ビクターが言う『クリスマスらしいこと』というのはパーティーしたり、教会のミサに出たりということではない。そういう発想すらない。
クリスマスらしい料理を作ること一択だ。
「肉屋と酒屋に寄って帰るか」
ごちそうと言えば肉である。
それをクリスマスディナー風にしてみよう。
「そうすると、パンも買いに行った方がいいな。ついでにクリスマスらしくケーキも買うかぁ」
買う物を決め、再び歩き始めた。
「さて、作るか」
帰宅したのは昼過ぎ。
普通なら夕食の準備をするには早いが、今日作るものは時間がかかる。
「いつもならデミグラスソースで煮込むけど、今日はお洒落な感じにワイン煮だ!」
まず、人参、タマネギ、セロリをみじん切りにする。
そして取り出したのは牛頬肉。
トロトロになるまで煮込むと最高の逸品である。
ビクターは手抜きしてデミグラスソースの缶詰で煮込んでいくのが好きだが、今日はお洒落な感じにいくらしい。
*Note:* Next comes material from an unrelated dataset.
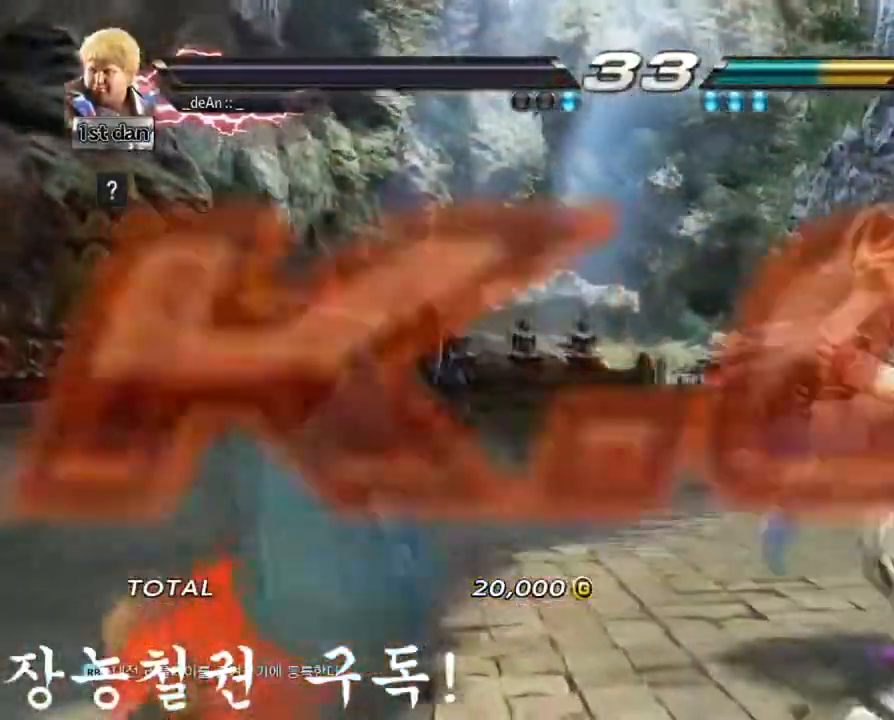
{"buttons": [], "left_stick": "center", "events": []}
フライパンに油を入れて、熱し、塩コショウした牛頬肉を丸ごと焼き始めた。
しっかり前面に焼き色が付くまで焼き固める。
それを鍋に移し、同じフライパンでみじん切りにした野菜をしっかり炒める。
鍋で直接やってもいいのだが、わざわざ一度フライパンで焼くのは、鍋で炒めると焦げ付きが気になるからだ。
この後に煮込むため洗い落とせないほど酷い焦げ付きは残らないが、気分の問題だ。
炒めた野菜も鍋に移したら、赤ワインだ。
料理に使うつもりなので高いものは買ってない。実は酒屋でサービス品と書かれていたものだ。
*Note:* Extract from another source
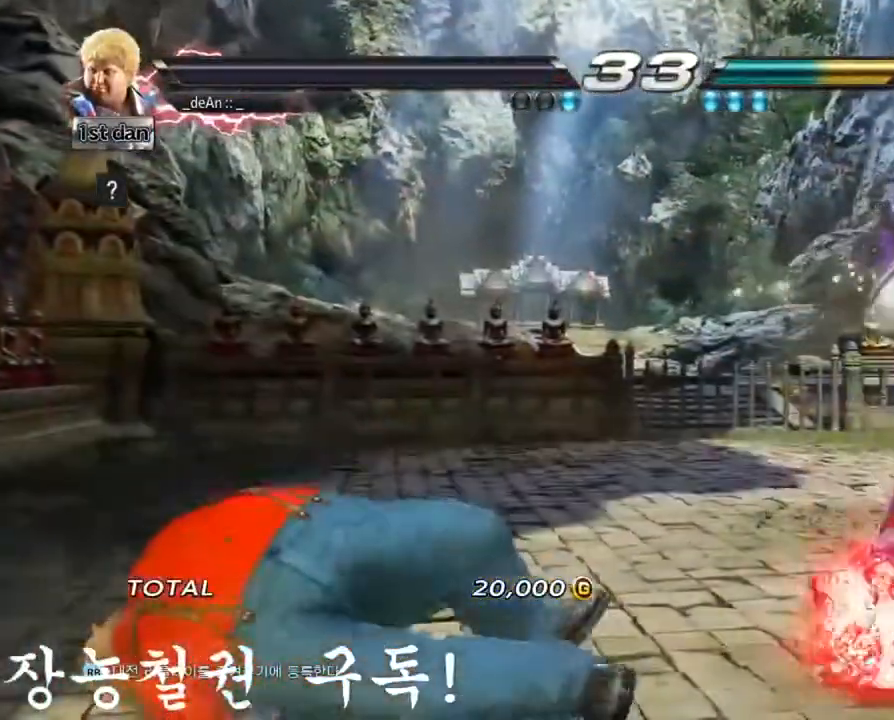
{"buttons": [], "left_stick": "right", "events": [[83, "left_stick", "left"], [150, "left_stick", "center"], [233, "left_stick", "left"], [367, "left_stick", "down"], [484, "left_stick", "right"]]}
それをフライパンに流し込み、ワインで焦げをそぎ落とすようにしてから鍋に入れた。
そのワインだけではぜんぜん足りないため、鍋に牛頬肉が浸かるくらいの量の追加を入れて、過熱を始める。
焦げ付かないように中火で、沸騰し始めたら弱火で。
この時にローリエなど入れた方がいいらしいが、ビクターは常備してないので無しだ。別に問題ない。
「あとはひたすら煮るだけだな」
本当に、煮るだけだ。やることといえば、アクを掬うことと、半分くらいまで煮詰まったら水を足すことくらいだ。
最終的には合計で2~3時間、頬肉が柔らくなるまで煮続ける。
「換気扇回してても部屋の中が煮詰まったワインの匂いになるな」
ビクターはワインは別に嫌いじゃないが、普段はあまり飲まない。
昔いた世界には水事情が怪しいところが多く、安全な水が手に入りづらい場所では水代わりにワインを飲んでいた。
とにかく一番手に入りやすく、安全な飲み物がワインだった。
そのせいでワインは飲み飽きていたのだ。
時々煮詰まりすぎないように水を足しながら数時間煮続けて、頬肉が柔らかくなったのを確認してから過熱を止めた。仕上げは夕食直前だ。
夕方になってから、仕上げを進める。
まず頬肉を別の鍋に移し、そこにザルで野菜を濾しながら煮詰まったワインも移していく。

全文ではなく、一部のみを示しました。